Murphy wanted to play his part too. “I had flatmates and friends who were musicians. And I wasn’t a musician – but I could go along and take photos. That was something that I did know how to do.”
He was making good money as a computer operator, so he bought first an Olympus OM2, then a Canon T90, “which was at the time a really futuristic sort of camera. I think it cost me about $1400 in 1984. But I was working shifts as a computer operator, getting paid more money than I could drink. It seemed crazy at the time spending so much money on a camera, but I’m glad I did.
“While I was taking photos, film improved a lot as well – and I guess what I could afford improved too. Ilford XP1 film, which you could shoot in the dark with if you pushed it, sensitive slide film, things like that.”
When he finished a roll of film, he’d get it developed and have a contact sheet made, but access to darkroom facilities was sporadic, and most of the time that was it.
“I did get a couple of photos published in the Auckland Star, but I wasn’t trying to make a living out of it. As much as anything, it was just trying to do things that were supportive of my friends that were musicians.”
Murphy played a role in the scene in other ways – notably as the stage manager for the two ground-breaking multimedia shows produced by members of the Headless Chickens, The Nitpicker’s Picnic and The Happy Accident.
“It was actually really nice. I got to meet a lot of new people, helping them do things, running things on and off stage. It was just a good way to get know more people.”
Murphy moved on from the Anzac Ave flat, although subsequent residents (including the author of this article) continued its traditions of music and memorable parties. And eventually, the negatives went into their boxes and were forgotten for 30 years.

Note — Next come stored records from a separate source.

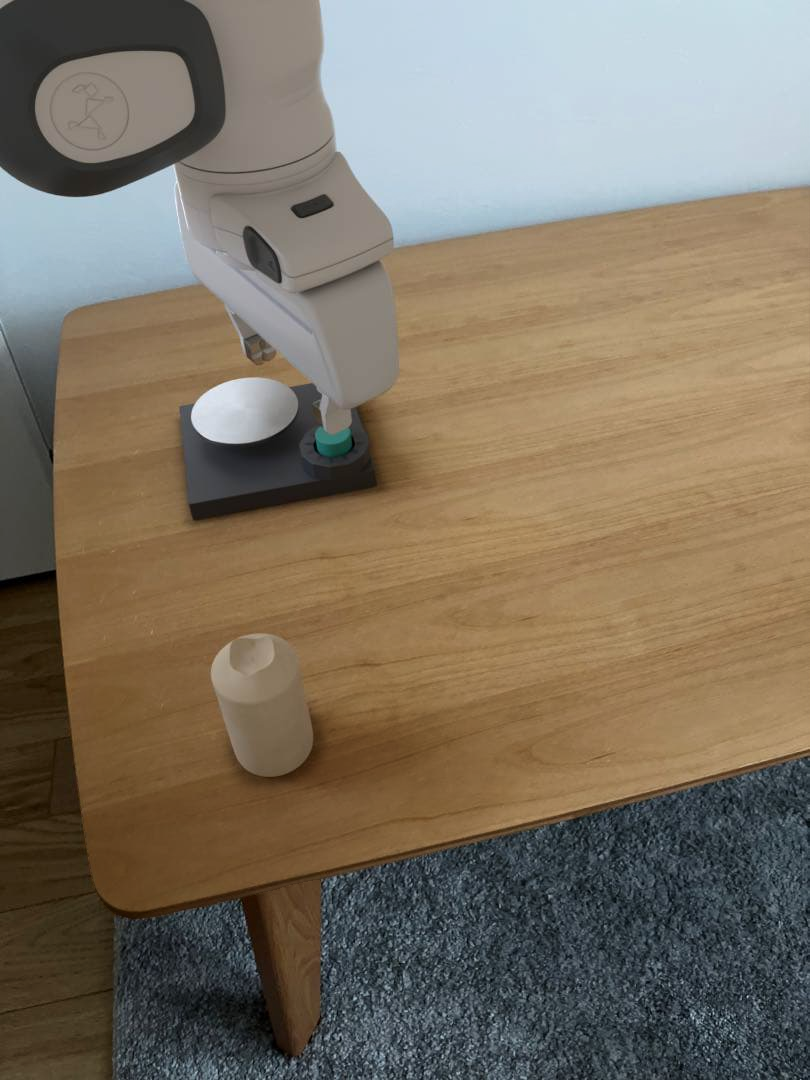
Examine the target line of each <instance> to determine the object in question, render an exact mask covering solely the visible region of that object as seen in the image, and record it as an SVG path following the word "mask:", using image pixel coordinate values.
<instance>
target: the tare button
mask: <svg viewBox="0 0 810 1080" xmlns="http://www.w3.org/2000/svg"><path fill="white" fill-rule="evenodd" d="M315 436H316V443H317V449H318V452H319V453H320V454H321V455H323V456H325V457H330V458H333V457H339V456H344V455H345V454H347V453H348V452H349V451H350V450H351V448H352V440H351V432H350V429H349V427H348V428H347V429H345V430H343V431H340V432H338V433H336V434H334V435H329V434H328V433H327V432H326V431H325V430H324V429H323V428H322V427H319V428H318V429H317V431H316V434H315Z"/></svg>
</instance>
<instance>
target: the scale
mask: <svg viewBox="0 0 810 1080" xmlns="http://www.w3.org/2000/svg"><path fill="white" fill-rule="evenodd" d="M288 387H289V388H290V389H291V390H292V391H293V392H294V393H295V395H296V396H297V399H298V405H299V411H298V415H297V417H296V419H295V421H294V422H293V424H292V425H291V426H290V427H289V428H288V429H287V430H286V431H285V432H283V433H282V434H280V435H279V436H277V437H275V438H273V439H271V440H269V441H266V442H264V443H260V444H257V445H252V446H246V447H226V446H220V445H216V444H213V443H210V442H208V441H206V440H204V439H203V438H201V437H200V436H199V435H198V434H197V433H196V431H195V430H194V428H193V425H192V421H191V413H192V409H193V407H194V405H195V403H196V402H194V403H188V404H182V405H179V406H178V408H179V419H180V428H181V429H180V430H181V440H182V450H183V460H184V471H185V481H186V483H185V484H186V492H187V503H188V508H189V511H190V515H191V518H192V520H193V521H197V520H198V521H199V520H204V519H208V518H214V517H219V516H225V515H229V514H235V513H241V512H245V511H251V510H256V509H262V508H267V507H273V506H278V505H283V504H288V503H289V504H290V503H293V502H300V501H304V500H310V499H315V498H321V497H327V496H331V495H337V494H342V493H346V492H347V493H348V492H352V491H353V492H354V491H357V490H364V489H370V488H374V487H377V486H378V481H377V471H376V466H375V464H374V461H373V457H372V452H371V443H370V440H369V436H368V433H367V432H366V431H365V430H364V428H363V424H362V421H361V418H360V415H359V411H358V408H357V407H355V408H352V409H351V417H352V422H351V425H350V426H349V429H350V432H351V440H352V448H351V450H350V451H349V452H348V453H347V454H345V455H344V456H339V457H333V458H330V457H325V456H323V455H321V454H320V453H319V452H318V449H317V443H316V436H315V434H316V431H317V429H318V428H319V427H321V426H320V425H319V424H318V423H317V422H316V420H315V417H316V415H315V413H314V408H313V403H314V402H317V401H319V400H321V399H322V393H320V392H318V390H317V388H316V386H315V385H314V384H313V383H312V382H310V383H303V384H299V385H292V386H288Z"/></svg>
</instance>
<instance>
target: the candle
mask: <svg viewBox="0 0 810 1080" xmlns="http://www.w3.org/2000/svg"><path fill="white" fill-rule="evenodd" d="M299 662H300V661H299V658H298V654H297V652H296V650H295V648H294V646H293V645H292V644H291V643H290V642H289V641H288V640H286V639H284V638H282V637H280V636H278V635H275V634H270V633H259V632H258V633H251V634H245V635H243V636H240V637H237V638H235V639H233V640H232V641H230V642H229V643H227V644H226V645H224V647H222V648H221V650H220V651H218V653H217V654H216V656H215V657H214V659H213V662H212V665H211V669H210V679H211V682H212V686H213V689H214V692H215V695H216V699H217V703H218V705H219V708H220V711H221V712H220V713H221V714H222V718H223V721H224V724H225V727H226V730H227V734H228V737H229V740H230V743H231V746H232V750H233V753H234V755H235V757H236V759H237V761H238V762H239V764H240V765H241V767H243V769H245V770H246V771H247V772H249V773H251V774H253V775H256V776H258V777H263V778H264V777H265V778H275V777H281V776H284V775H286V774H289V773H291V772H293V771H295V770H296V769H297V768H299V767H300V766H301V765H302V764H303V763H304V762H305V761H307V759H308V757H309V755H310V754H311V752H312V749H313V745H314V731H313V725H312V719H311V715H310V711H309V710H310V709H309V705H308V701H307V697H306V696H307V695H306V691H305V686H304V682H303V677H302V673H301V668H300V663H299Z"/></svg>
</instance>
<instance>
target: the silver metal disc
mask: <svg viewBox="0 0 810 1080" xmlns="http://www.w3.org/2000/svg"><path fill="white" fill-rule="evenodd" d="M289 387H290V386H288V385H286V384H285V383H283V382H280V381H278V380H275V379H271V378H267V377H242V378H237V379H231V380H229V381H226V382H225V381H224V382H223V383H220V384H218V385H216V386H213V387H212V388H211V389H208V390H207V391H206V392H204V393H203V394H201V396H200V397H199V398H198V399H197V400H196V402H194V403H195V405H194V407H193V409H192V413H191V421H192V425H193V428H194V430H195V431H196V433H197V434H198V435H199V436H200V437H201V438H203V439H204V440H206V441H208V442H210V443H213V444H216V445H220V446H226V447H246V446H252V445H257V444H260V443H264V442H266V441H269V440H271V439H273V438H275V437H277V436H279V435H280V434H282V433H283V432H285V431H286V430H287V429H288V428H289V427H290V426H291V425H292V424H293V422H294V421H295V419H296V417H297V415H298V411H299V405H298V399H297V396H296V395H295V393H294V392H293V391H292V390H291V389H290V388H289Z"/></svg>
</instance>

But about five years ago, Murphy got a negative scanner and shared a few images with friends, to an enthusiastic response. The reopening of the archive proved timely: the beautiful picture of Grant Fell on the cover of the booklet for Grant’s funeral in 2018 was one of Murphy’s, printed to paper for the first time.
“I was very lucky to still have the negatives,” Murphy acknowledges.
There are now about 1500 images scanned and they make up a collective picture of an inner-city arts and music culture at a time of change.
“I suppose it was fairly recently post-punk and there were a lot of people just doing it themselves,” Murphy recalls. “Coming up with performance, with a show. People performed all over the place. And of course, it was a completely different city to what it is now.”